On the low end (small ISPs with zero or a handful of downstream ASes), people
aren't aware or are too lazy to implement egress ACLs. Complicating this: A
surprising number of small ISPs and telcos don't actually staff for internet
routing skills (e.g. can work with BGP & have heard of a BCP). They'll bring
on a consultant to "turn up my new circuit" and move on. If the first
consultant sets up egress ACLs and they get a new netblock chances are the
next consultant will just remove the ACL instead of updating it...

Medium to large ISPs: IRRs are supposed to solve this but implementation is
spotty / OMG scripting changes on routers / etc.
[http://www.irr.net/docs/list.html](http://www.irr.net/docs/list.html)

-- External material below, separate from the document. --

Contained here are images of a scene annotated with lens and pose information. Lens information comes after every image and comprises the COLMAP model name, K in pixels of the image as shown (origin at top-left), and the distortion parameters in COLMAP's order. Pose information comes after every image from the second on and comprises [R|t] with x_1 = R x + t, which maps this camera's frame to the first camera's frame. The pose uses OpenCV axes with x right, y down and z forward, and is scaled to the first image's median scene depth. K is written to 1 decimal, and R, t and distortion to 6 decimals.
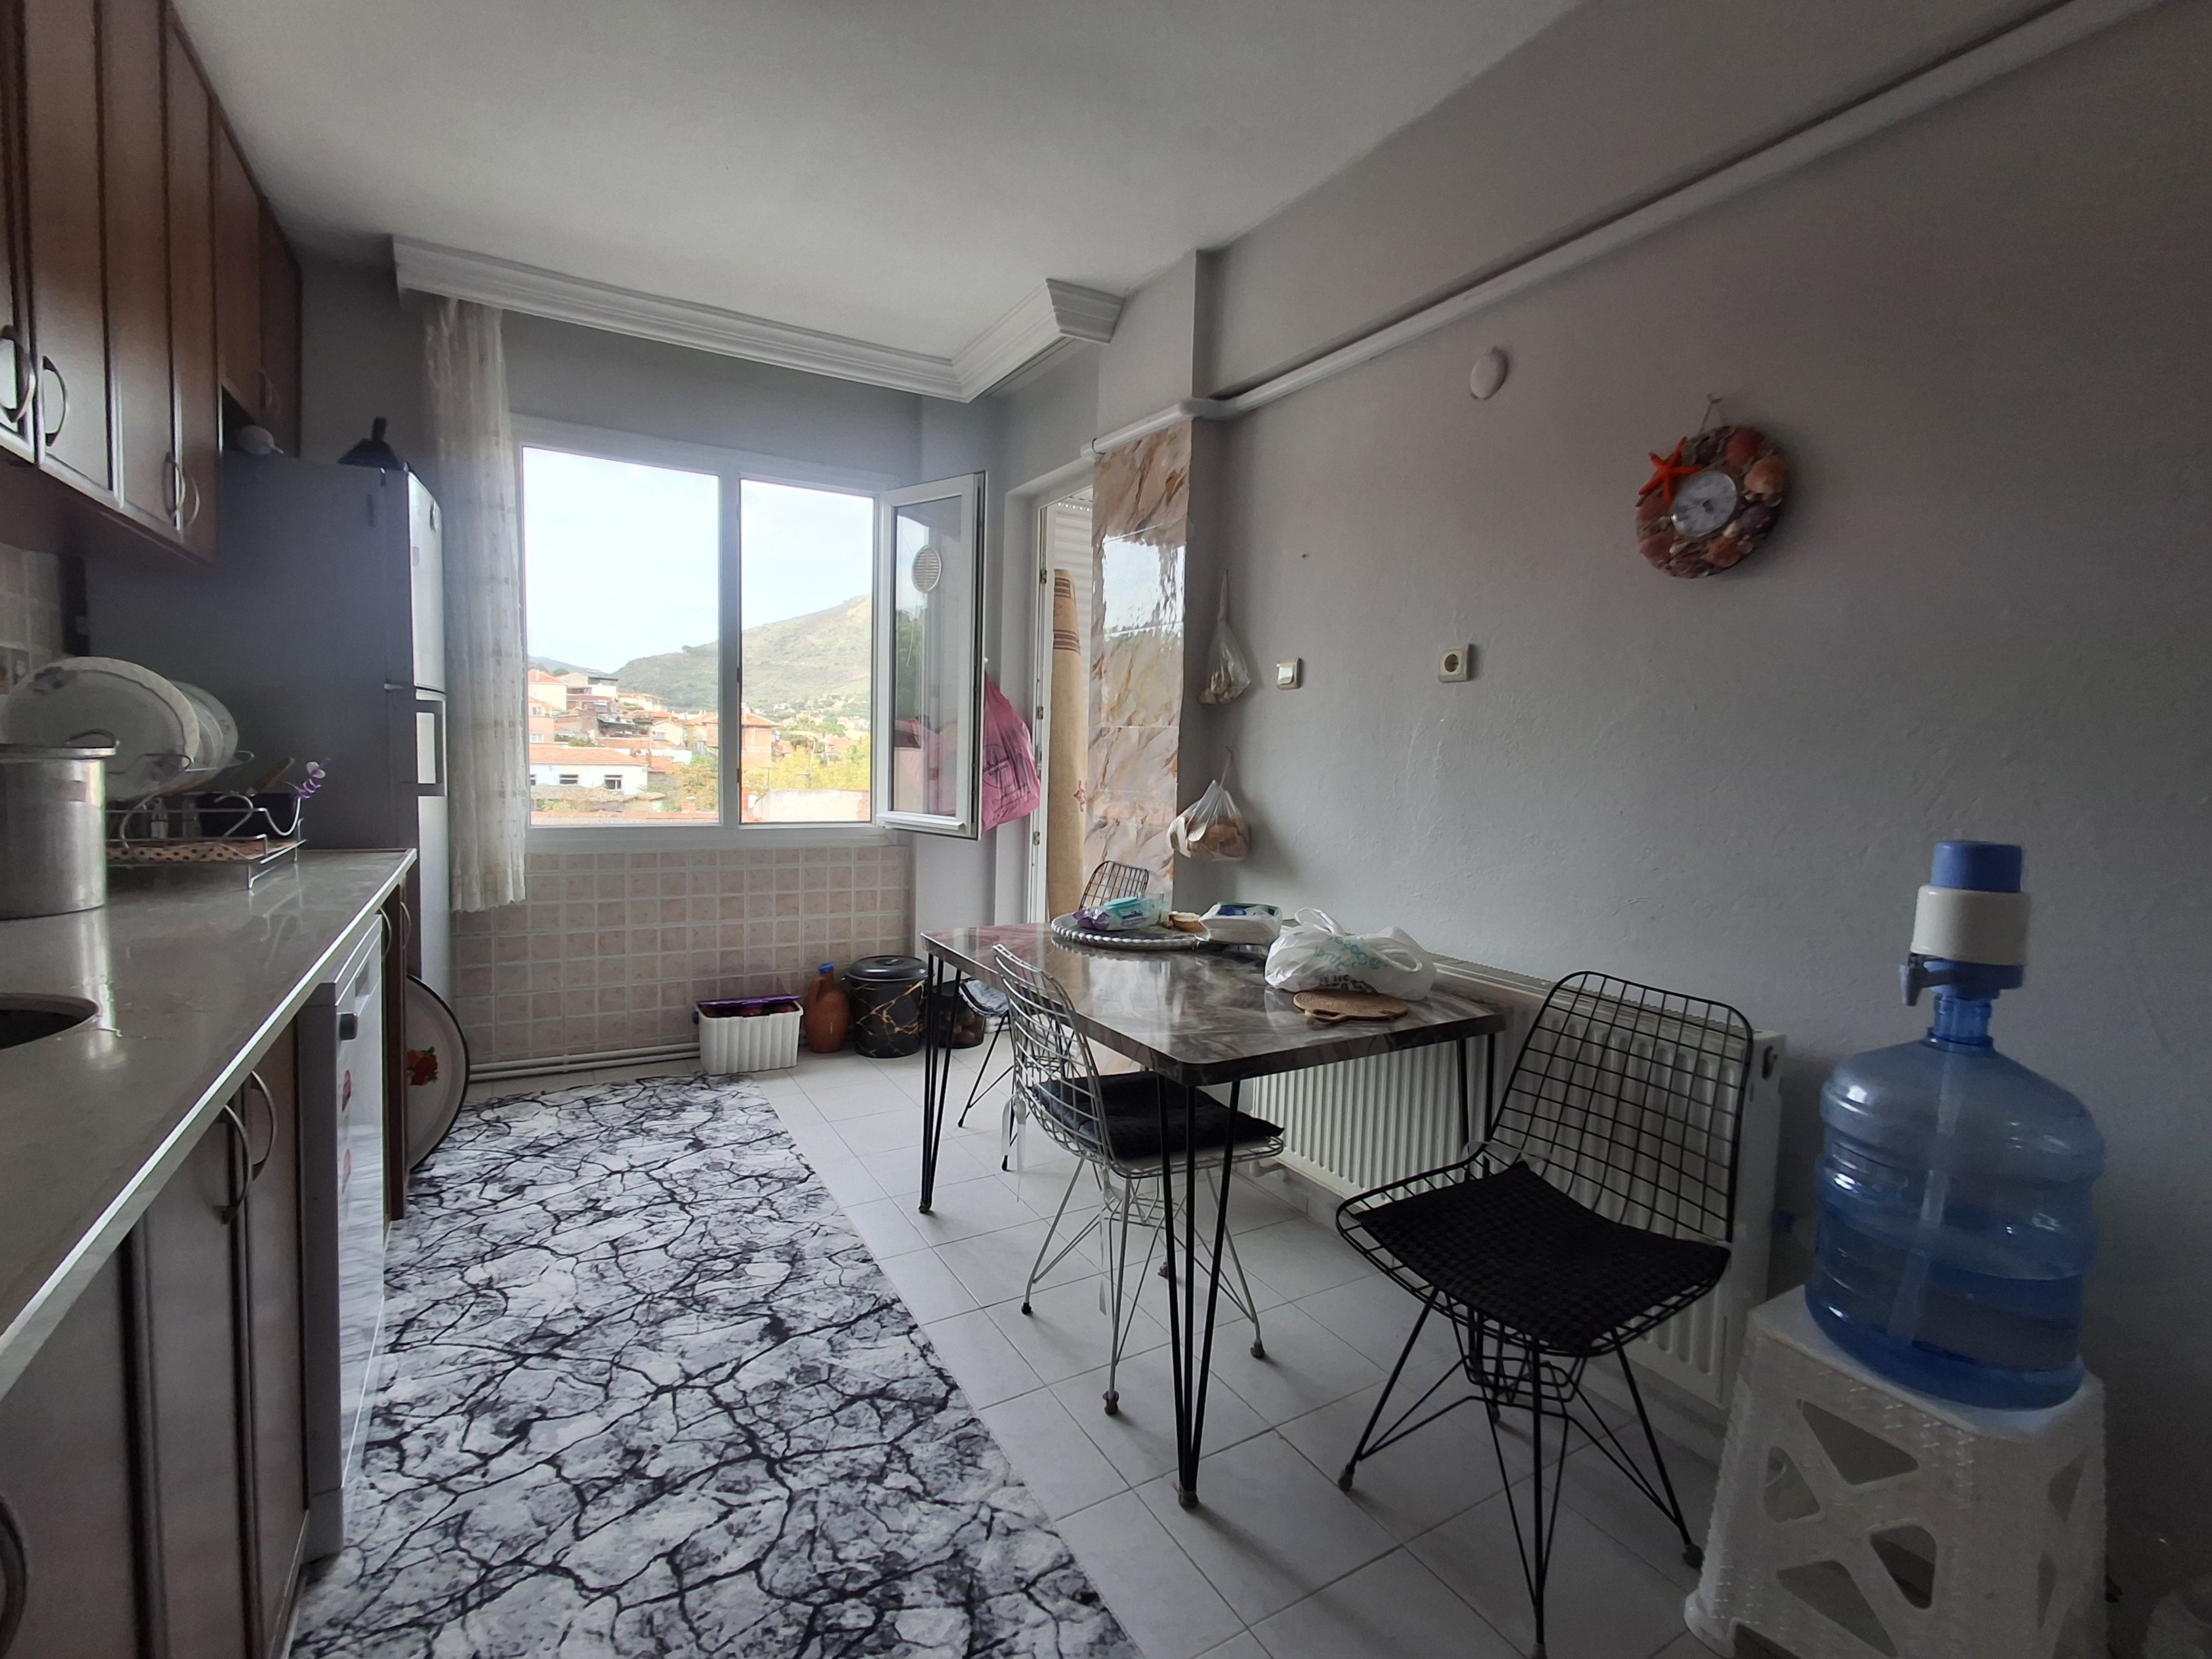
lens RADIAL K [[1003.7, 0, 1117.4], [0, 1003.7, 841.2], [0, 0, 1]] dist [0.008260, -0.004246]
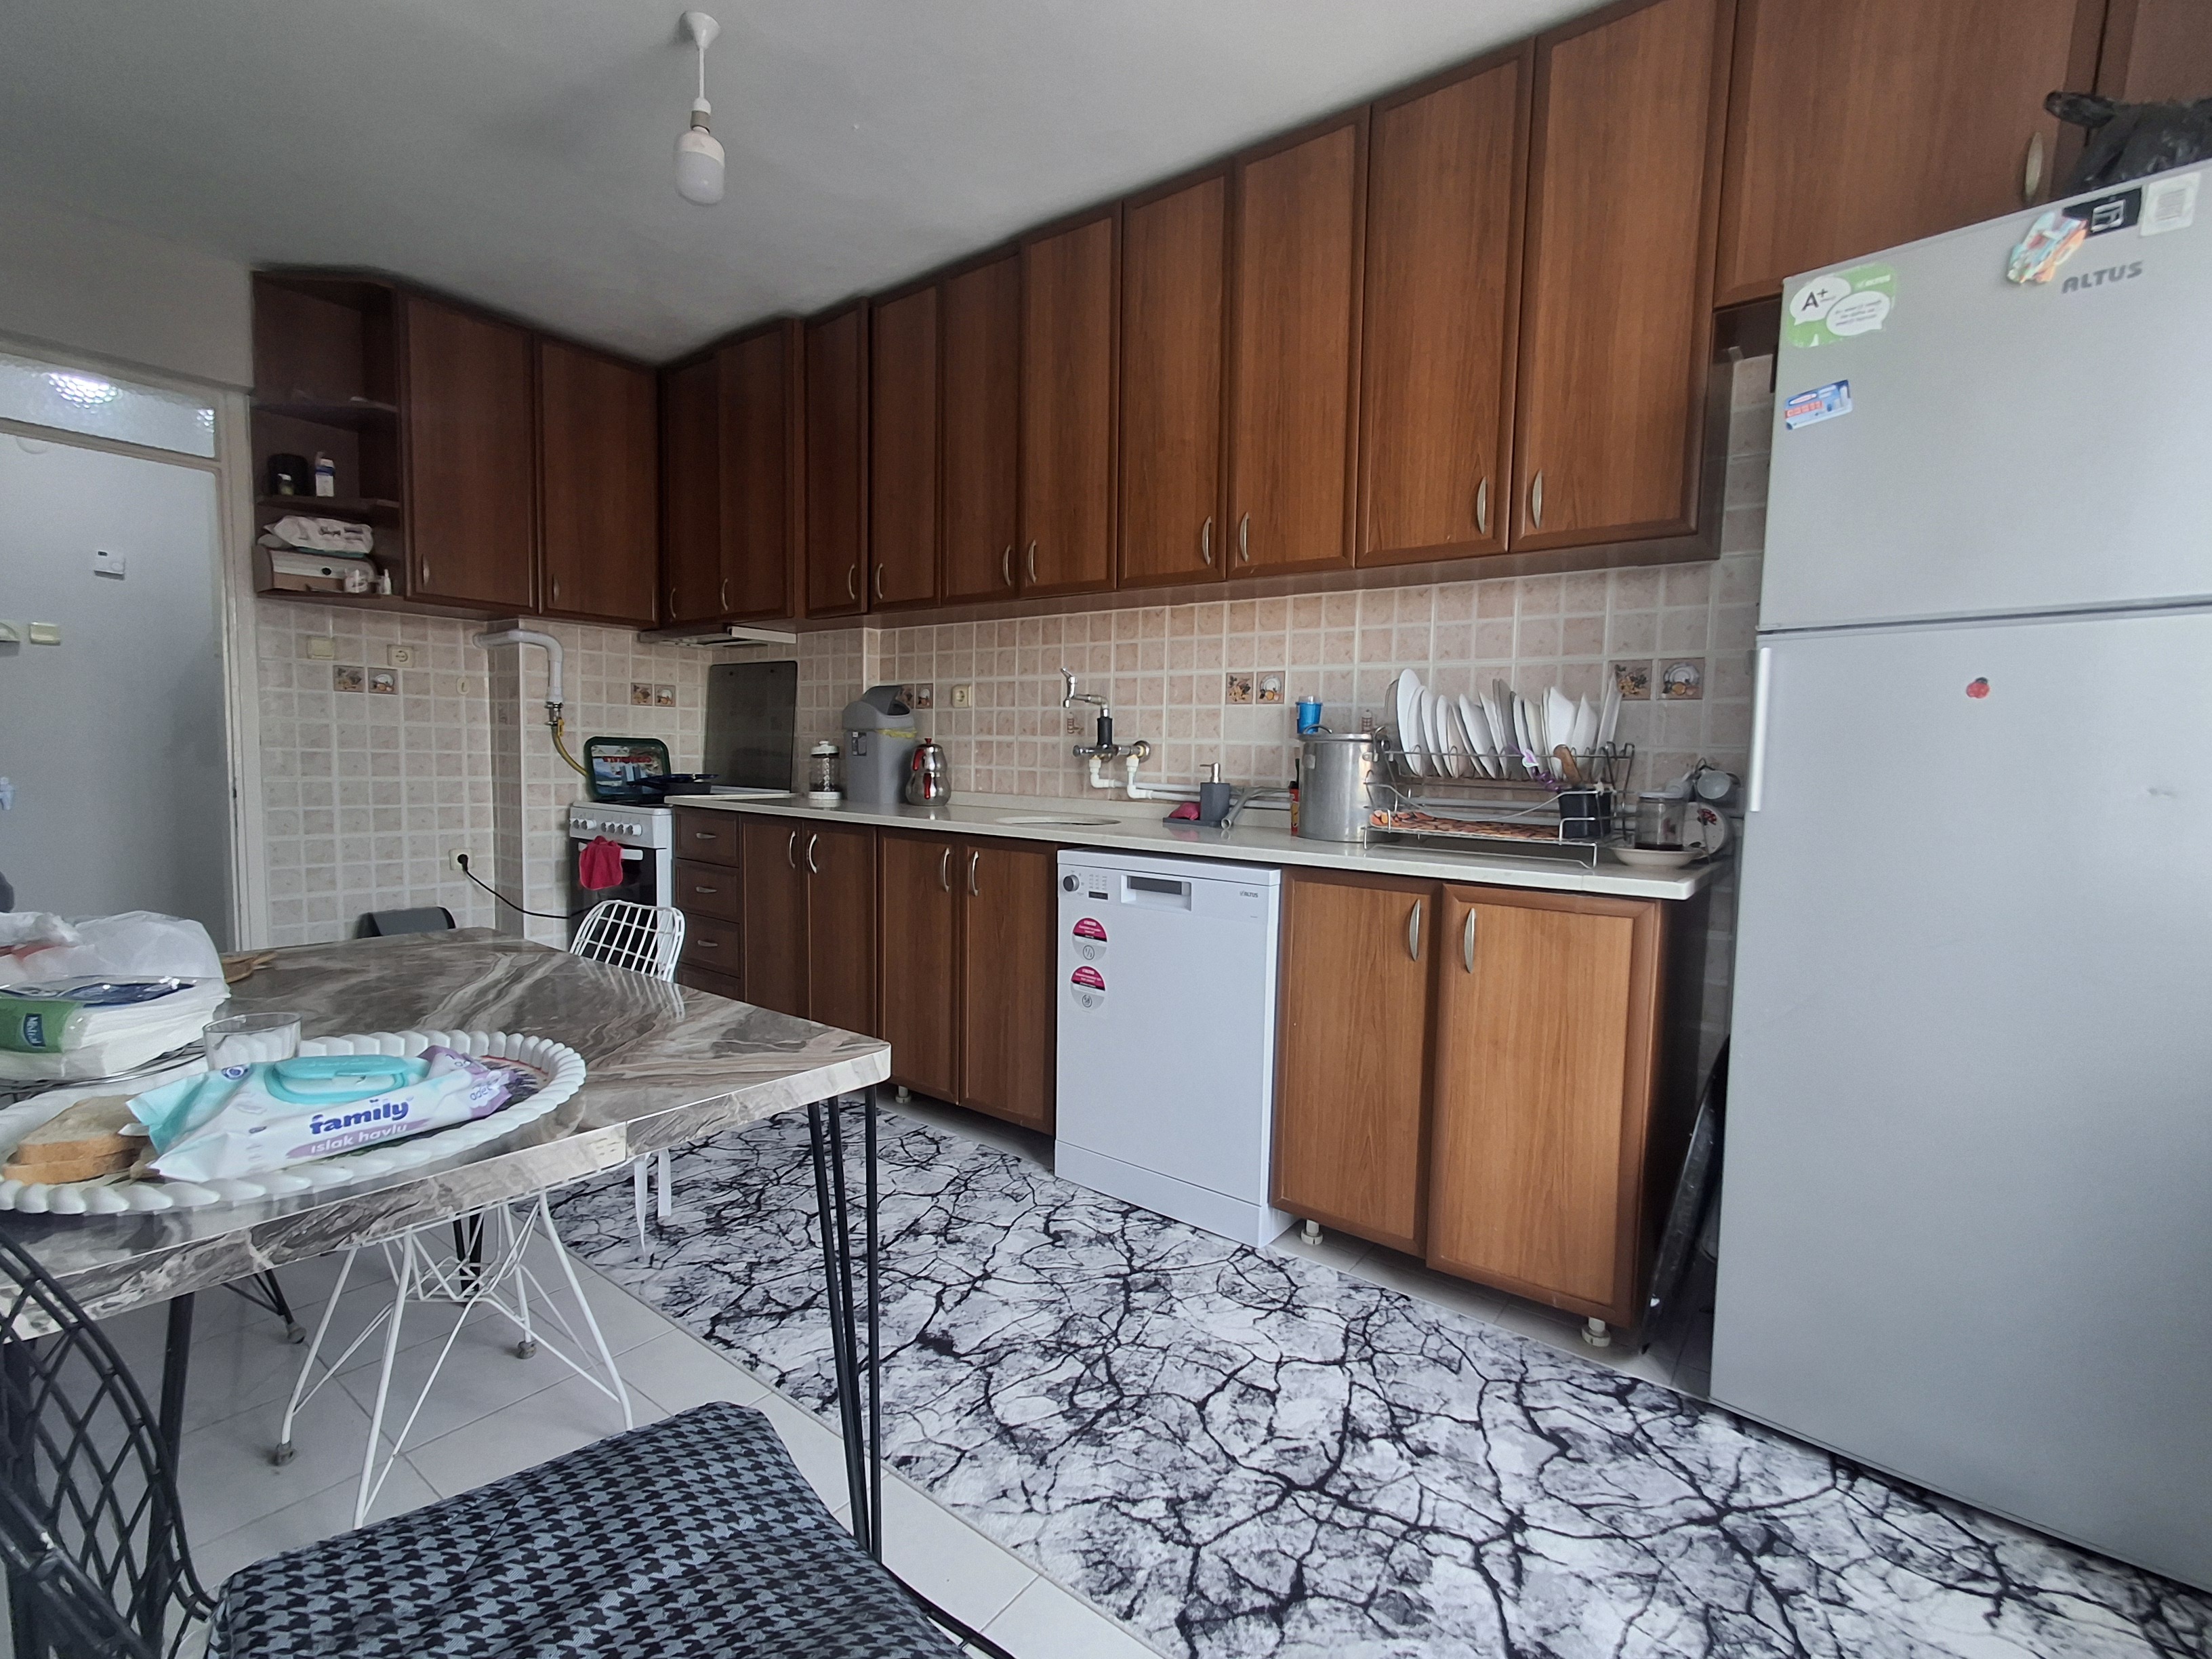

High end: I've heard that some providers have so many customers landing on a
given aggregation router that the ACLs from IRRs end up too large for the
router.

Cogent's approach is to require a LOA for the subnets that you are announcing
and filter out everything else. This seems reasonable, though it gets annoying
when you have a downstream AS that has downstream ASes (BUT that's fairly
uncommon).

I use egress ACLs that allow my RIR-issued and downstream customer blocs and
drop everything else. I have a friend that runs a slightly larger ISP (5x more
downstream ASes) that does automation with IRRs.

------
jedisct1
Chrony is a good alternative:
[https://chrony.tuxfamily.org/](https://chrony.tuxfamily.org/)